== INSTRUCTIONS FOR THE TASK ==
Only the pictures stay out; every record is to be quoted exactly.
[[ MATERIAL TO PROCESS open ]]
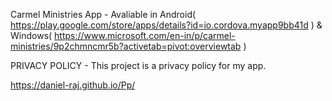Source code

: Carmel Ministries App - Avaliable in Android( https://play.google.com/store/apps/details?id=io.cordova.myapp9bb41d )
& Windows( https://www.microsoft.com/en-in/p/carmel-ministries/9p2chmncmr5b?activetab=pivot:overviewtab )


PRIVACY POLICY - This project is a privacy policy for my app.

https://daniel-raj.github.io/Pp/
[[ MATERIAL TO PROCESS closed ]]
== RESPONSE BELOW ==
Source code

: Carmel Ministries App - Avaliable in Android( https://play.google.com/store/apps/details?id=io.cordova.myapp9bb41d )
& Windows( https://www.microsoft.com/en-in/p/carmel-ministries/9p2chmncmr5b?activetab=pivot:overviewtab )


PRIVACY POLICY - This project is a privacy policy for my app.

https://daniel-raj.github.io/Pp/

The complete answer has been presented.